Kremer Lukas P M, Leufken Johannes, Oyunchimeg Purevdulam, Schulze Stefan, Fufezan Christian
Institute of Plant Biology and Biotechnology, University of Muenster , Schlossplatz 8, 48143 Münster, Germany.
J Proteome Res. 2016 Mar 4;15(3):788-94. doi: 10.1021/acs.jproteome.5b00860. Epub 2016 Jan 13.

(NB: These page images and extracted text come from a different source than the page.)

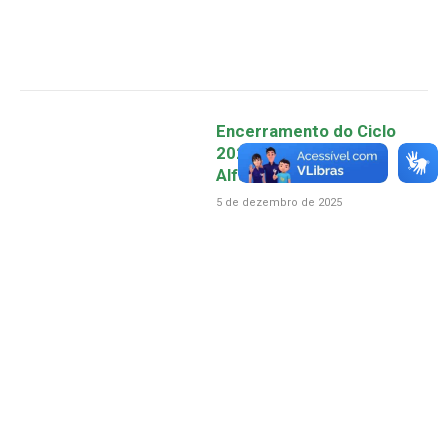
Encerramento do Ciclo
2025 – Programa
Alfabetiza Salvaterra
5 de dezembro de 2025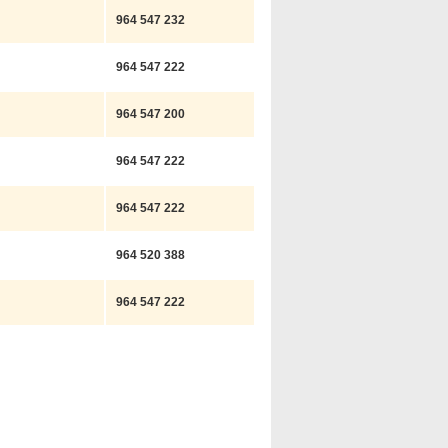
964 547 232
964 547 222
964 547 200
964 547 222
964 547 222
964 520 388
964 547 222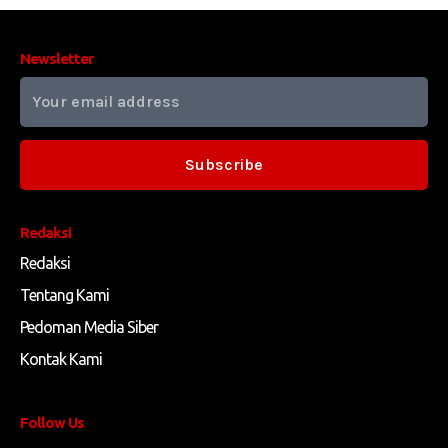
Newsletter
Subscribe
Redaksi
Redaksi
Tentang Kami
Pedoman Media Siber
Kontak Kami
Follow Us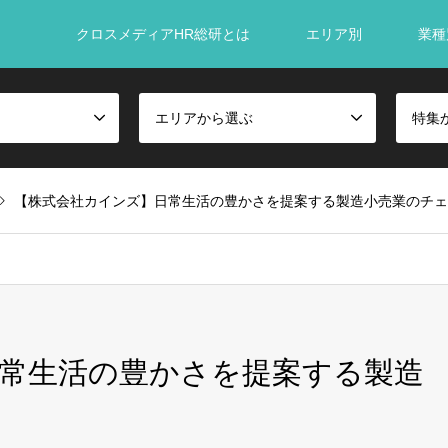
クロスメディアHR総研とは
エリア別
業種
エリアから選ぶ
特集
【株式会社カインズ】日常生活の豊かさを提案する製造小売業のチェ
常生活の豊かさを提案する製造
ア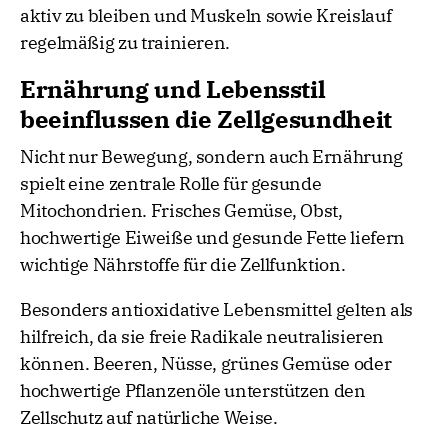
aktiv zu bleiben und Muskeln sowie Kreislauf
regelmäßig zu trainieren.
Ernährung und Lebensstil
beeinflussen die Zellgesundheit
Nicht nur Bewegung, sondern auch Ernährung
spielt eine zentrale Rolle für gesunde
Mitochondrien. Frisches Gemüse, Obst,
hochwertige Eiweiße und gesunde Fette liefern
wichtige Nährstoffe für die Zellfunktion.
Besonders antioxidative Lebensmittel gelten als
hilfreich, da sie freie Radikale neutralisieren
können. Beeren, Nüsse, grünes Gemüse oder
hochwertige Pflanzenöle unterstützen den
Zellschutz auf natürliche Weise.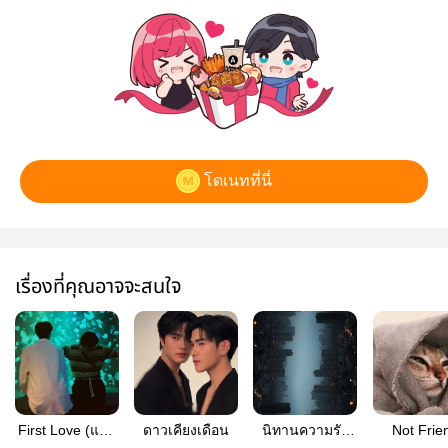
โดเนทที่นี่
เรื่องที่คุณอาจจะสนใจ
First Love (แลก
ดาวเคียงเดือน
นิทานความรัก
Not Frie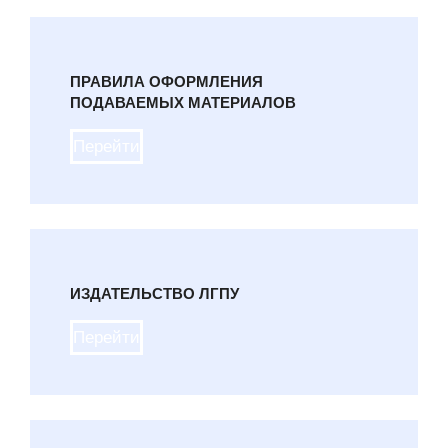
ПРАВИЛА ОФОРМЛЕНИЯ
ПОДАВАЕМЫХ МАТЕРИАЛОВ
Перейти
ИЗДАТЕЛЬСТВО ЛГПУ
Перейти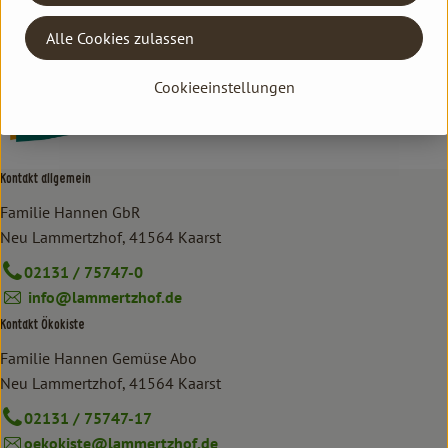
Deutschland
HARTENECK DEMETER-WEINE
Alle Cookies zulassen
Cookieeinstellungen
Kontakt allgemein
Familie Hannen GbR
Neu Lammertzhof, 41564 Kaarst
02131 / 75747-0
info@lammertzhof.de
Kontakt Ökokiste
Familie Hannen Gemüse Abo
Neu Lammertzhof, 41564 Kaarst
02131 / 75747-17
oekokiste@lammertzhof.de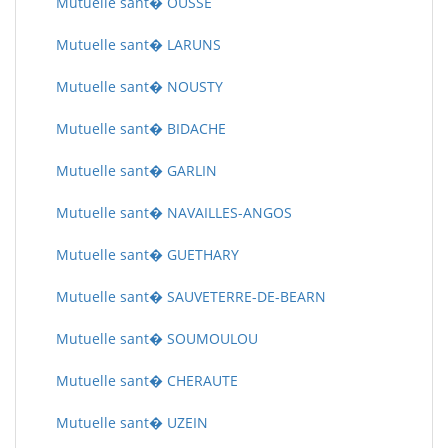
Mutuelle sant� OUSSE
Mutuelle sant� LARUNS
Mutuelle sant� NOUSTY
Mutuelle sant� BIDACHE
Mutuelle sant� GARLIN
Mutuelle sant� NAVAILLES-ANGOS
Mutuelle sant� GUETHARY
Mutuelle sant� SAUVETERRE-DE-BEARN
Mutuelle sant� SOUMOULOU
Mutuelle sant� CHERAUTE
Mutuelle sant� UZEIN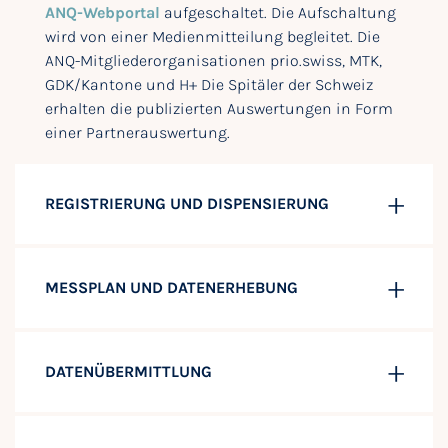
ANQ-Webportal
aufgeschaltet. Die Aufschaltung
wird von einer Medienmitteilung begleitet. Die
ANQ-Mitgliederorganisationen prio.swiss, MTK,
GDK/Kantone und H+ Die Spitäler der Schweiz
erhalten die publizierten Auswertungen in Form
einer Partnerauswertung.
REGISTRIERUNG UND DISPENSIERUNG
MESSPLAN UND DATENERHEBUNG
DATENÜBERMITTLUNG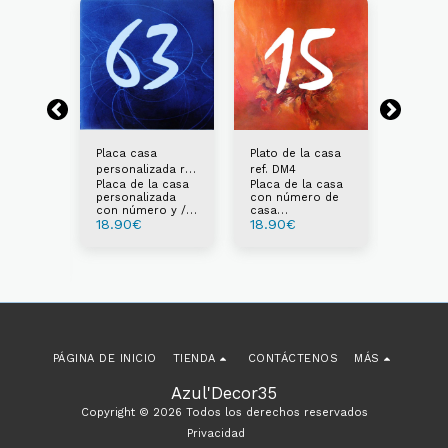
Placa casa
Plato de la casa
Número
personalizada ref.
ref. DM4
persona
Placa de la casa
Placa de la casa
Número
DM3
ref. DM
e casa
personalizada
con número de
de loza
zado
con número y / o
casa
persona
e casa
18.90
€
18.90
€
18.90
texto
personalizable de
su elección
zado
PÁGINA DE INICIO
TIENDA
CONTÁCTENOS
MÁS
Azul'Decor35
Copyright © 2026 Todos los derechos reservados
Privacidad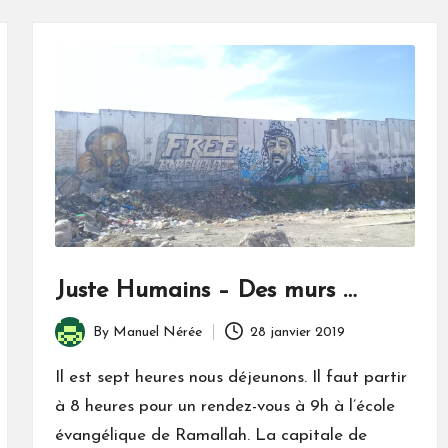
n
e
s
A
c
t
u
Juste Humains – Des murs …
By
Manuel Nérée
28 janvier 2019
Posted
by
Il est sept heures nous déjeunons. Il faut partir
à 8 heures pour un rendez-vous à 9h à l’école
évangélique de Ramallah. La capitale de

Proteomics data integration has become a broad field with a variety of programs offering innovative algorithms to analyze increasing amounts of data. Unfortunately, this software diversity leads to many problems as soon as the data is analyzed using more than one algorithm for the same task. Although it was shown that the combination of multiple peptide identification algorithms yields more robust results, it is only recently that unified approaches are emerging; however, workflows that, for example, aim to optimize search parameters or that employ cascaded style searches can only be made accessible if data analysis becomes not only unified but also and most importantly scriptable. Here we introduce Ursgal, a Python interface to many commonly used bottom-up proteomics tools and to additional auxiliary programs. Complex workflows can thus be composed using the Python scripting language using a few lines of code. Ursgal is easily extensible, and we have made several database search engines (X!Tandem, OMSSA, MS-GF+, Myrimatch, MS Amanda), statistical postprocessing algorithms (qvality, Percolator), and one algorithm that combines statistically postprocessed outputs from multiple search engines ("combined FDR") accessible as an interface in Python. Furthermore, we have implemented a new algorithm ("combined PEP") that combines multiple search engines employing elements of "combined FDR", PeptideShaker, and Bayes' theorem.
蛋白质组学数据整合已成为一个广泛的领域,有各种各样的程序提供创新算法来分析越来越多的数据。不幸的是,一旦针对同一任务使用多种算法分析数据,这种软件的多样性就会导致许多问题。尽管已经表明多种肽段鉴定算法的组合能产生更可靠的结果,但直到最近才出现统一的方法;然而,例如旨在优化搜索参数或采用级联式搜索的工作流程,只有在数据分析不仅实现统一而且最重要的是可编写脚本的情况下才能使用。在这里,我们介绍Ursgal,它是一个Python接口,可连接许多常用的自下而上蛋白质组学工具以及其他辅助程序。因此,可以使用Python脚本语言通过几行代码来构建复杂的工作流程。Ursgal易于扩展,我们已经使几个数据库搜索引擎(X!Tandem、OMSSA、MS-GF+、Myrimatch、MS Amanda)、统计后处理算法(qvality、Percolator)以及一种结合多个搜索引擎统计后处理输出的算法(“组合错误发现率”)在Python中作为接口可用。此外,我们还实现了一种新算法(“组合肽段假阳性率”),该算法结合了多个搜索引擎,采用了“组合错误发现率”、PeptideShaker和贝叶斯定理的元素。